Here is an example for a competitive intelligence startup:

  1. Problem: Businesses lack insights into competitors that impact strategy and growth.
  2. Passion: Our founders struggled to analyze the competition for their previous startup.
  3. Customers: Interviews with business owners revealed major pain points around competitor blindspots.
  4. Industry: Competitive intelligence pulls from data aggregation, analytics, business consulting.
  5. Segment: Mid-size B2B companies with limited resources to track competitors.
  6. Solution: A platform to generate competitor insights through data collection and analysis.
  7. MVP: Analytics for 2-3 core metrics on a handful of key competitors per customer.
  8. Users: Reach out to our target customer segment through LinkedIn outreach and events.
  9. Feedback: Send NPS surveys following platform use and interview power users on experience.
  10. Iterate: Prioritize additional data sources, analysis tools, and reports based on customer needs.

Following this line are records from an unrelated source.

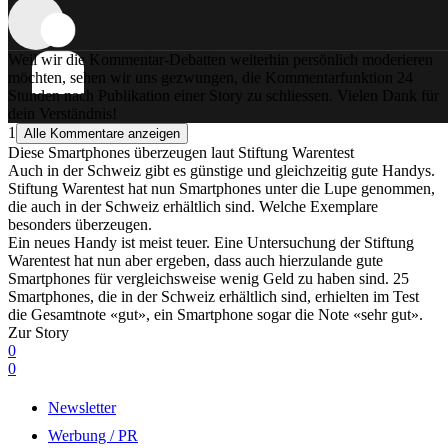
Weil wir die Kommentar-Debatten weiterhin persönlich moderieren
möchten, sehen wir uns gezwungen, die Kommentarfunktion 24
Stunden nach Publikation einer Story zu schliessen. Vielen Dank für
dein Verständnis!
1
Alle Kommentare anzeigen
Diese Smartphones überzeugen laut Stiftung Warentest
Auch in der Schweiz gibt es günstige und gleichzeitig gute Handys.
Stiftung Warentest hat nun Smartphones unter die Lupe genommen,
die auch in der Schweiz erhältlich sind. Welche Exemplare
besonders überzeugen.
Ein neues Handy ist meist teuer. Eine Untersuchung der Stiftung
Warentest hat nun aber ergeben, dass auch hierzulande gute
Smartphones für vergleichsweise wenig Geld zu haben sind. 25
Smartphones, die in der Schweiz erhältlich sind, erhielten im Test
die Gesamtnote «gut», ein Smartphone sogar die Note «sehr gut».
Zur Story
0
0
Newsletter
Werbung / PR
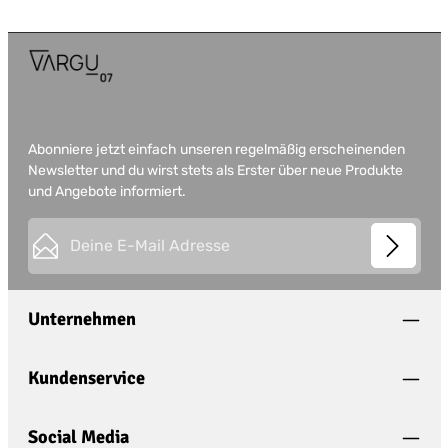
Abonniere jetzt einfach unseren regelmäßig erscheinenden
Newsletter und du wirst stets als Erster über neue Produkte
und Angebote informiert.
E-Mail-Adresse*
This site is protected by
Friendly Captcha
and its
Privacy
Datenschutz
Policy
and
Terms of Use
apply.
Die mit einem Stern (*) markierten Felder sind
Unternehmen
Ich habe die
Datenschutzbestimmungen
zur
Pflichtfelder.
Kenntnis genommen und die
AGB
gelesen und
bin mit ihnen einverstanden.
*
Kundenservice
Social Media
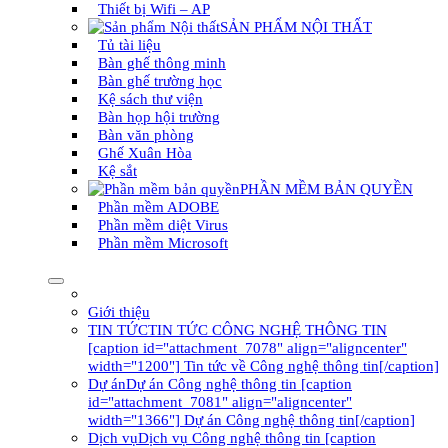
Thiết bị Wifi – AP
SẢN PHẨM NỘI THẤT
Tủ tài liệu
Bàn ghế thông minh
Bàn ghế trường học
Kệ sách thư viện
Bàn họp hội trường
Bàn văn phòng
Ghế Xuân Hòa
Kệ sắt
PHẦN MỀM BẢN QUYỀN
Phần mềm ADOBE
Phần mềm diệt Virus
Phần mềm Microsoft
Giới thiệu
TIN TỨC
TIN TỨC CÔNG NGHỆ THÔNG TIN
[caption id="attachment_7078" align="aligncenter"
width="1200"] Tin tức về Công nghệ thông tin[/caption]
Dự án
Dự án Công nghệ thông tin [caption
id="attachment_7081" align="aligncenter"
width="1366"] Dự án Công nghệ thông tin[/caption]
Dịch vụ
Dịch vụ Công nghệ thông tin [caption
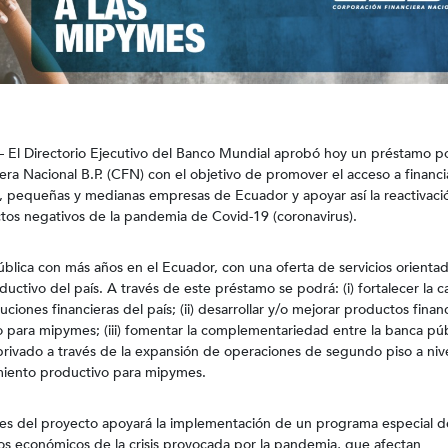
 El Directorio Ejecutivo del Banco Mundial aprobó hoy un préstamo 
iera Nacional B.P. (CFN) con el objetivo de promover el acceso a financ
o, pequeñas y medianas empresas de Ecuador y apoyar así la reactivaci
tos negativos de la pandemia de Covid-19 (coronavirus).
pública con más años en el Ecuador, con una oferta de servicios orienta
oductivo del país. A través de este préstamo se podrá: (i) fortalecer la 
tuciones financieras del país; (ii) desarrollar y/o mejorar productos finan
 para mipymes; (iii) fomentar la complementariedad entre la banca públ
 privado a través de la expansión de operaciones de segundo piso a nive
amiento productivo para mipymes.
s del proyecto apoyará la implementación de un programa especial d
tos económicos de la crisis provocada por la pandemia, que afectan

  11. Metrics: Customer retention rate, percentage of users actively accessing competitor insights.
  12. Referrals: Provide subscription discounts for referred leads that convert to customers.
  13. Channels: SEO, content marketing, sales outreach focused on our customer segment.
  14. Timeline: Evaluate progress quarterly and determine if pivot is needed within 1 year.
  15. Pivot: Expand to related use cases like market research or sales intelligence before changing models.